Copy out the material below word for word, starting at the line that contains "Best, Worst, Median, Mean" and ending after the line that contains "Reading left to right, what". Leave the pictures out.

::::

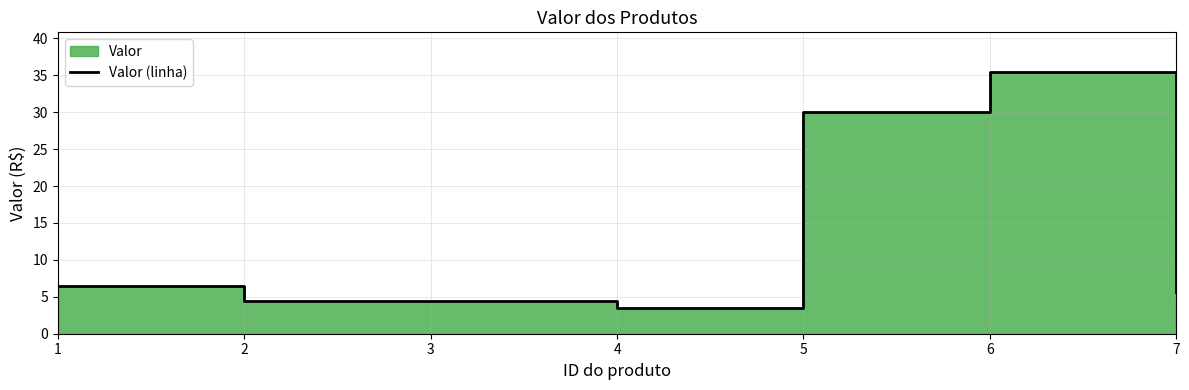

Reading left to right, list all the values displayed in this chart.

6.5	4.5	4.5	3.5	30.0	35.5	5.6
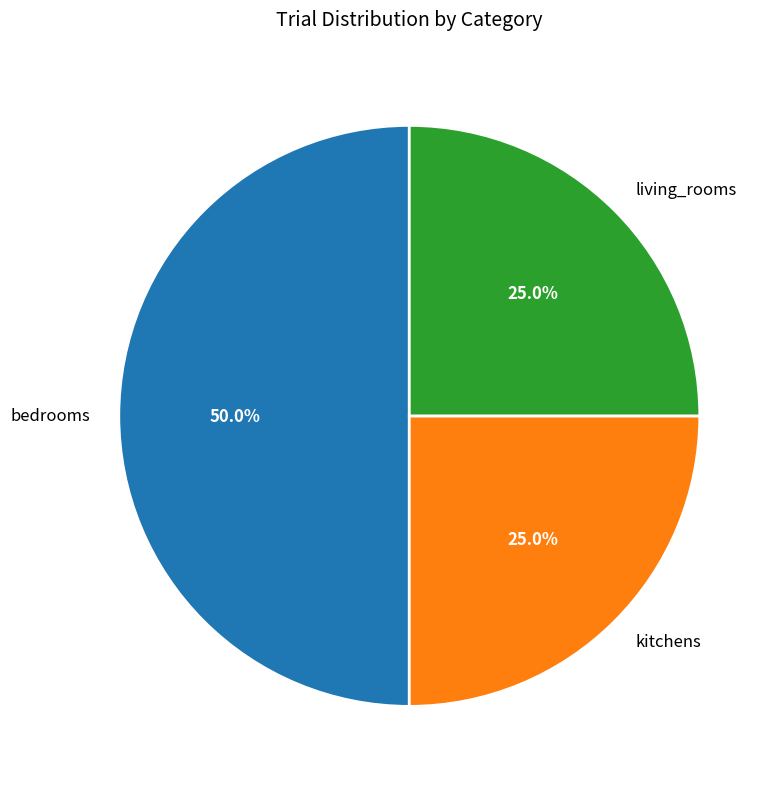

Which category has the biggest portion of the pie?

bedrooms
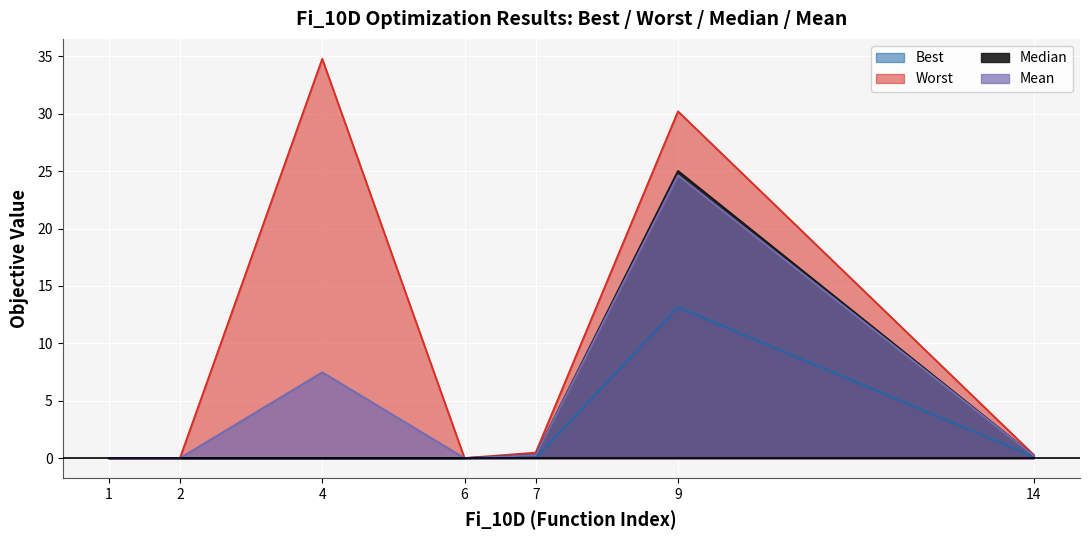

What are all the series names shown in the legend?

Best, Worst, Median, Mean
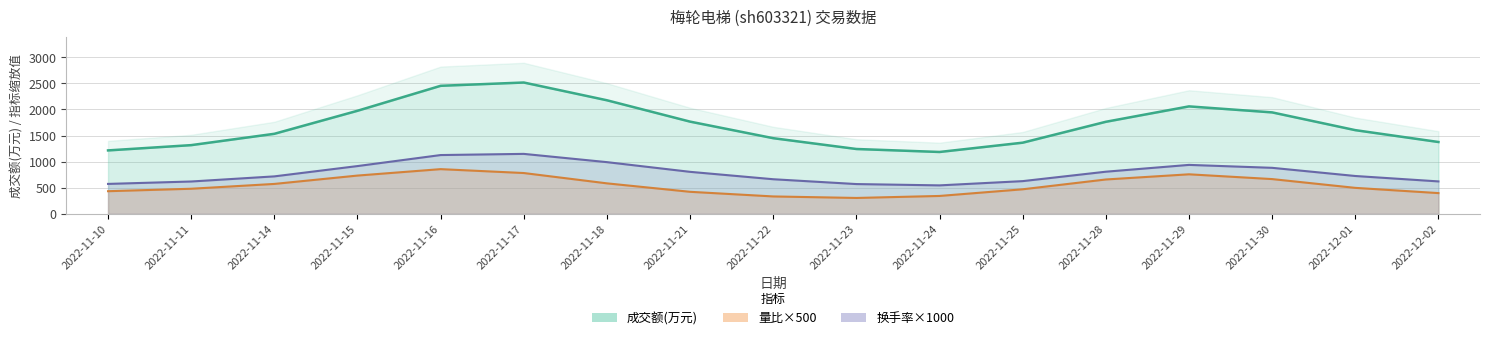

Between 2022-12-01 and 2022-12-02, which series saw the biggest shift?

成交额(万元)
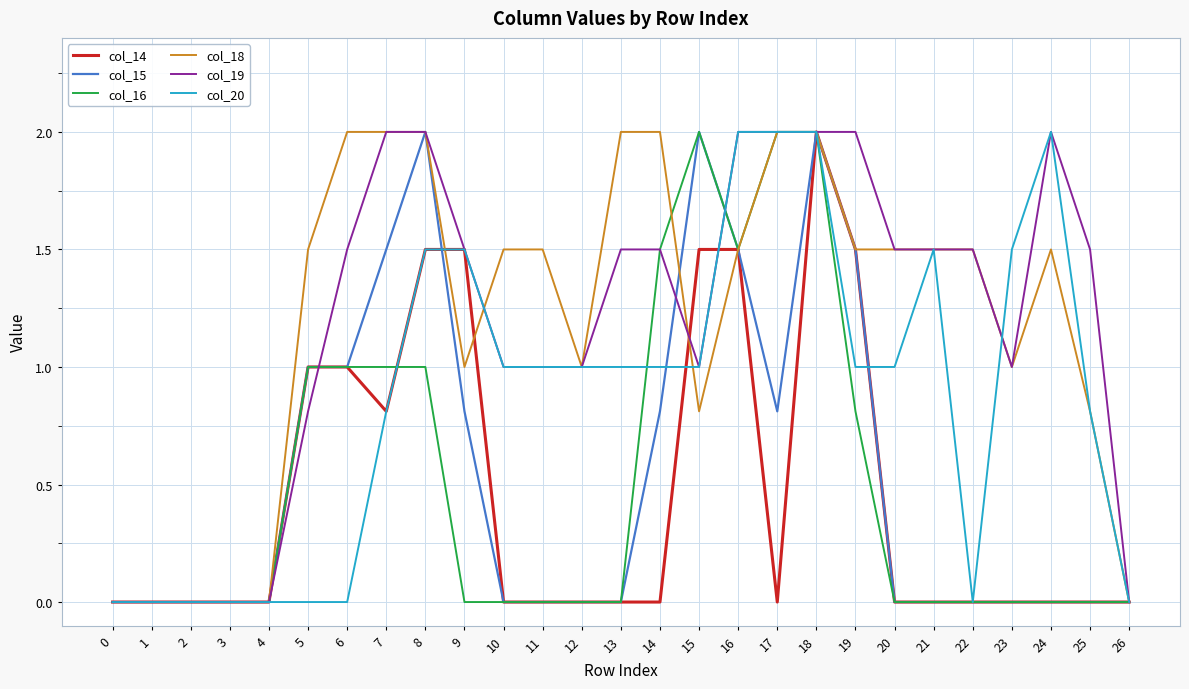

Does the chart display data point markers on the line(s)?

No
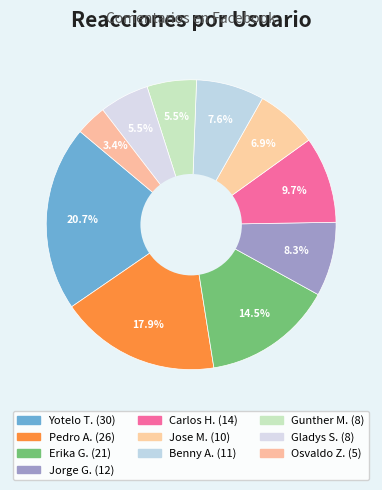

How many segments does this pie chart have?

10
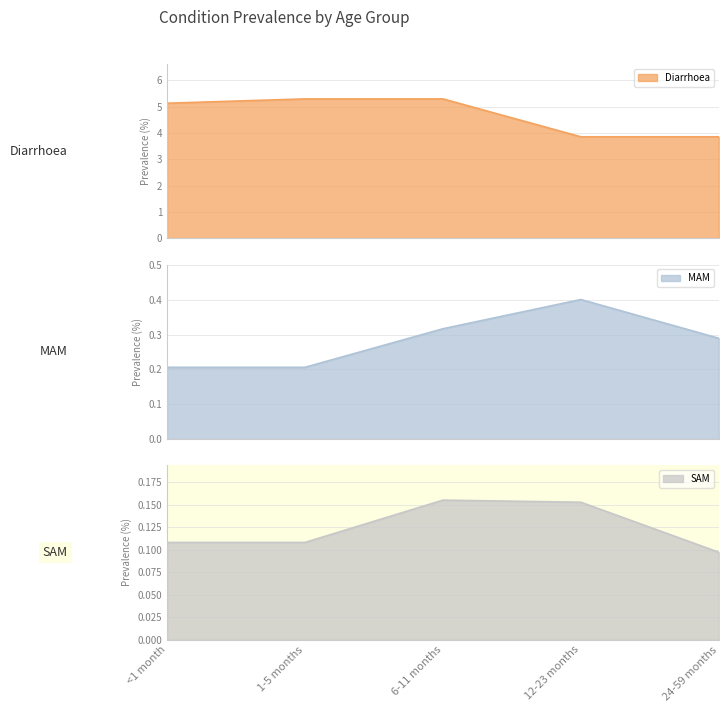

Reading left to right, what are all the values shown in this chart?

Diarrhoea: <1 month=5.1	1-5 months=5.3	6-11 months=5.3	12-23 months=3.9	24-59 months=3.9
MAM: <1 month=0.2	1-5 months=0.2	6-11 months=0.3	12-23 months=0.4	24-59 months=0.3
SAM: <1 month=0.1	1-5 months=0.1	6-11 months=0.2	12-23 months=0.2	24-59 months=0.1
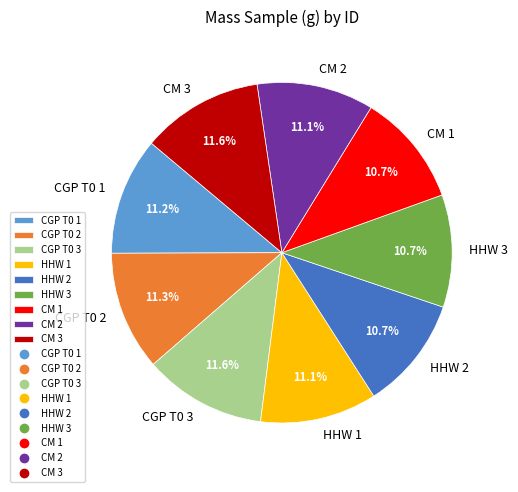

The HHW 3 slice represents 18% of the pie. True or false?

False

::::

#### [SOLUTION TO THIS TASK]
Best, Worst, Median, Mean

Between 2022-12-01 and 2022-12-02, which series saw the biggest shift?

成交额(万元)

Does the chart display data point markers on the line(s)?

No

How many segments does this pie chart have?

10

Reading left to right, what are all the values shown in this chart?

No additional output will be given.